> _Task description_
Among the entries below, one line contains "#75cff0; stroke-width: 5" and another contains "middle; stroke-width: 4;". Transcribe those two lines and every line between them, exactly.

(Source records)
****

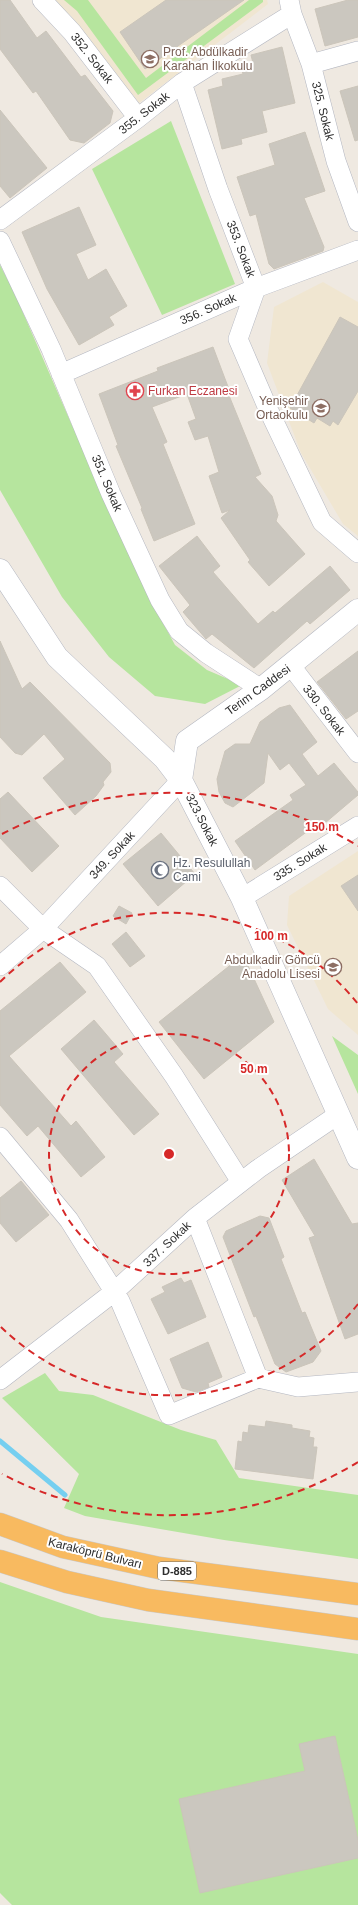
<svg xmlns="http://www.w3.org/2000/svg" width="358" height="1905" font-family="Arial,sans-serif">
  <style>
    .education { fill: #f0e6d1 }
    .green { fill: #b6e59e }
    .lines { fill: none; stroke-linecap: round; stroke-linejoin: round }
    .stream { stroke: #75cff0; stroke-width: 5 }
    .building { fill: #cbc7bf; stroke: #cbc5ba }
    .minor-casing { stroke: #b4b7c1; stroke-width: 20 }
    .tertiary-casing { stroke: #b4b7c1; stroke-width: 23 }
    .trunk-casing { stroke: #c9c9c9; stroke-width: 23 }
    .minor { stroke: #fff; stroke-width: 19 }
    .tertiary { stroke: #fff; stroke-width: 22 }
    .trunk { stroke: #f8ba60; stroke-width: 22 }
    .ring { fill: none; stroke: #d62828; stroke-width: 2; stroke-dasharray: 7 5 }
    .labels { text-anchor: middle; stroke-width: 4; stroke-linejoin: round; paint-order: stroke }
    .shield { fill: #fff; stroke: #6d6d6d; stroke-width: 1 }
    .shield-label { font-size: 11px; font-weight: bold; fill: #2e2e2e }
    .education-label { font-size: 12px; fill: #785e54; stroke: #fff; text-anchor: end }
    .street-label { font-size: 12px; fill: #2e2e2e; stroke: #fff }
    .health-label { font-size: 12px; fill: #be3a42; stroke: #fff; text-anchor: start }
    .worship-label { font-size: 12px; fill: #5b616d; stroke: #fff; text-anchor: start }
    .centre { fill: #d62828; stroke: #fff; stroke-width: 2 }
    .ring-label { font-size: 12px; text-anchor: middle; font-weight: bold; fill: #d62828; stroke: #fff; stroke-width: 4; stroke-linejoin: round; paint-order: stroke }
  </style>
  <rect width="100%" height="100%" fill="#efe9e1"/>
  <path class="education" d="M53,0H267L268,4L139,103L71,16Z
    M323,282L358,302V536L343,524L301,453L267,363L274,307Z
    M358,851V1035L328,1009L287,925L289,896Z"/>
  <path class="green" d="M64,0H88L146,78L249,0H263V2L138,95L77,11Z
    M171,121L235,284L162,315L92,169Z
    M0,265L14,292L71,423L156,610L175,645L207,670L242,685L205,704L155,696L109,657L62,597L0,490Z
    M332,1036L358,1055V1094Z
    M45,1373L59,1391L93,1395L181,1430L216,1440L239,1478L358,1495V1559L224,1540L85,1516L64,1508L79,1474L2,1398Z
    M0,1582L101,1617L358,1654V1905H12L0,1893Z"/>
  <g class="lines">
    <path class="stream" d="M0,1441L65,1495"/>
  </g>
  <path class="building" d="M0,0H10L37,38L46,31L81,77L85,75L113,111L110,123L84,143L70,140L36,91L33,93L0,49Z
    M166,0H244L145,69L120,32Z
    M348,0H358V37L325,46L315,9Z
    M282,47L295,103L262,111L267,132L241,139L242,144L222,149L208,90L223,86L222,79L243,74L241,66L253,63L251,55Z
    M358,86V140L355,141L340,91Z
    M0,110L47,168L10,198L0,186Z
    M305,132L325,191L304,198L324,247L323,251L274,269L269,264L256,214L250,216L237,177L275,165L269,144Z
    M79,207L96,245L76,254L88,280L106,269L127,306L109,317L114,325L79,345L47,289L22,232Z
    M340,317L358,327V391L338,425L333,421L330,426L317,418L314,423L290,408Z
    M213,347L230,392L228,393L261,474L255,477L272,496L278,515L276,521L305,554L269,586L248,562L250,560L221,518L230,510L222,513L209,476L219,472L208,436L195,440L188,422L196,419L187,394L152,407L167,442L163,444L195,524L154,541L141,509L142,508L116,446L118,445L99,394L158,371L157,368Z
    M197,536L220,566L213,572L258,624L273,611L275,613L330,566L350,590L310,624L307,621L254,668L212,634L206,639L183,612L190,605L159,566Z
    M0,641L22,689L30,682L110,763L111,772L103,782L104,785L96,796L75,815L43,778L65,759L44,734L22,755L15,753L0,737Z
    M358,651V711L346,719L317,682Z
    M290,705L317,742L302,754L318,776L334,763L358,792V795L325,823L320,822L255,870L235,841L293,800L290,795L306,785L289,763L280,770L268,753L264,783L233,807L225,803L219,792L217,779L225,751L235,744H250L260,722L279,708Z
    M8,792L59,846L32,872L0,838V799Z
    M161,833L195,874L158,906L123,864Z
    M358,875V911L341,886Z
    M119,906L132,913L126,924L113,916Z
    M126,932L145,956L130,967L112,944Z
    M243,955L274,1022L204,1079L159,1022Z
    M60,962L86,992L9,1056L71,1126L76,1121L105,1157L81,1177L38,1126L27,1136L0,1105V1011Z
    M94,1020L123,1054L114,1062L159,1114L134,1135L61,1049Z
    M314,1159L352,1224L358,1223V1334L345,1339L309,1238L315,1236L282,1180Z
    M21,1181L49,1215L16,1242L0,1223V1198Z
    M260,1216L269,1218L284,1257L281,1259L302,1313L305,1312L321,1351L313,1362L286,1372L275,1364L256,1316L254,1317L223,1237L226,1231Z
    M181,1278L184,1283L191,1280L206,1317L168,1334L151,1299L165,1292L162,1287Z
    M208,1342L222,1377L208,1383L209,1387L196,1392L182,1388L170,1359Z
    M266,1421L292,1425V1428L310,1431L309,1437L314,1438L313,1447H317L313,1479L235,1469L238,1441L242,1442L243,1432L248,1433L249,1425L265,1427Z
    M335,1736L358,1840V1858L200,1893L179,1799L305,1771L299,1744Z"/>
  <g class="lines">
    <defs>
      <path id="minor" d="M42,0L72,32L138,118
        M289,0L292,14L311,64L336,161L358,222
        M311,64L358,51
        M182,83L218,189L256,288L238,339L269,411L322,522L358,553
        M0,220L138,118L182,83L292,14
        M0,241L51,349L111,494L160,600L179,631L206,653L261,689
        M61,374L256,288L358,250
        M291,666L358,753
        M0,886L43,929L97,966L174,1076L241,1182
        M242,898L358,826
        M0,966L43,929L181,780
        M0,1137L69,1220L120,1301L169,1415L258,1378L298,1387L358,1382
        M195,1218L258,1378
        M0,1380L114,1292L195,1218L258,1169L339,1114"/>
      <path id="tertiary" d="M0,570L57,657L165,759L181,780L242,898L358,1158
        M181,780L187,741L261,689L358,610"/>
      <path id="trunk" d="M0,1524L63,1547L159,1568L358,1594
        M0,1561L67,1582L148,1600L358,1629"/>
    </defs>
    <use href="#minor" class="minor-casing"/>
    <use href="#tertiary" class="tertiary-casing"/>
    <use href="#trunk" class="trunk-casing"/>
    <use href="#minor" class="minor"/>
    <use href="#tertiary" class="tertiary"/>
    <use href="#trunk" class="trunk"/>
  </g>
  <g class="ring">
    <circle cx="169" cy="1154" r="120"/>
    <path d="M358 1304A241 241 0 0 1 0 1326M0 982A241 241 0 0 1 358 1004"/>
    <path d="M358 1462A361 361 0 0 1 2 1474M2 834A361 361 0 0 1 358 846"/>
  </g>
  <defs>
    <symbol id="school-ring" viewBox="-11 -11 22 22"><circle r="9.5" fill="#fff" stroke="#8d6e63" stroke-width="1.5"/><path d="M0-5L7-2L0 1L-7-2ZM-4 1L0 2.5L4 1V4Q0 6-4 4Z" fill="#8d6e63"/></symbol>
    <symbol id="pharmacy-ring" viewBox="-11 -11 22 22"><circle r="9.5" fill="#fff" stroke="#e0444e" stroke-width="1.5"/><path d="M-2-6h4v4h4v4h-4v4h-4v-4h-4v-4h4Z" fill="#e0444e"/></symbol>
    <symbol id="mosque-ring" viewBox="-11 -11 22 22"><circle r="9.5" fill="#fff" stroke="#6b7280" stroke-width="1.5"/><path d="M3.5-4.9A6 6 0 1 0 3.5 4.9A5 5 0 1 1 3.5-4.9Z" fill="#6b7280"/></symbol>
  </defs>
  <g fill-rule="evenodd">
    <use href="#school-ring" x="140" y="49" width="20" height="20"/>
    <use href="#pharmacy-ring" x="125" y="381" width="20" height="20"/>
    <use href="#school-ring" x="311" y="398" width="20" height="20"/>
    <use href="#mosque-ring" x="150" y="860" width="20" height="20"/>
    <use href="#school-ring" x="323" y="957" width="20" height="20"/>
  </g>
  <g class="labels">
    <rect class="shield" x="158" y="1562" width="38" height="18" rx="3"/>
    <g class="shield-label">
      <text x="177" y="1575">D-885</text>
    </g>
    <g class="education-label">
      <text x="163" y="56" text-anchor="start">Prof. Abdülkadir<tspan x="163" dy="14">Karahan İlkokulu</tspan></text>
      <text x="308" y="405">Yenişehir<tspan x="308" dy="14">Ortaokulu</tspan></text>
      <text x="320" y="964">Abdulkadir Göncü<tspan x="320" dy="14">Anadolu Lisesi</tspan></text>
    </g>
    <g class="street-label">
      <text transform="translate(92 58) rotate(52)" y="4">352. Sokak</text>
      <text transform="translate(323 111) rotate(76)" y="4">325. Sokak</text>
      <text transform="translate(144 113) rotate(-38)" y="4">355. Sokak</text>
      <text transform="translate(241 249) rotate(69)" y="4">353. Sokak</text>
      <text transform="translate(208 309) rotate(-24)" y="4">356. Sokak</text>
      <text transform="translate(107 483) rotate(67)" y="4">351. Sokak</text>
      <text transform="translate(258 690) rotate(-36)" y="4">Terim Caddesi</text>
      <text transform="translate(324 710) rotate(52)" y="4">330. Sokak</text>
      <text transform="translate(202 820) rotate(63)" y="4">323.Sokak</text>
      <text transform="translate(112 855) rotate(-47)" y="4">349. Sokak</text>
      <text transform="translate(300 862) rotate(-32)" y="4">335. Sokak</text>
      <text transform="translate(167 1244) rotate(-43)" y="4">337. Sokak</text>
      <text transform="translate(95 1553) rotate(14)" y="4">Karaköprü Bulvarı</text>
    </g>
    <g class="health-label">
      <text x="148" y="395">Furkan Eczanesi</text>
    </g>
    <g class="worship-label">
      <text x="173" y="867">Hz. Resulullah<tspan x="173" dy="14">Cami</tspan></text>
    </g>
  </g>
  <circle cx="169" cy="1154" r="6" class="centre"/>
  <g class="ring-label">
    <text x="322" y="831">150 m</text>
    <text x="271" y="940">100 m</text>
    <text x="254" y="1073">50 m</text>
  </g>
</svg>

****

> _Response area_
    .stream { stroke: #75cff0; stroke-width: 5 }
    .building { fill: #cbc7bf; stroke: #cbc5ba }
    .minor-casing { stroke: #b4b7c1; stroke-width: 20 }
    .tertiary-casing { stroke: #b4b7c1; stroke-width: 23 }
    .trunk-casing { stroke: #c9c9c9; stroke-width: 23 }
    .minor { stroke: #fff; stroke-width: 19 }
    .tertiary { stroke: #fff; stroke-width: 22 }
    .trunk { stroke: #f8ba60; stroke-width: 22 }
    .ring { fill: none; stroke: #d62828; stroke-width: 2; stroke-dasharray: 7 5 }
    .labels { text-anchor: middle; stroke-width: 4; stroke-linejoin: round; paint-order: stroke }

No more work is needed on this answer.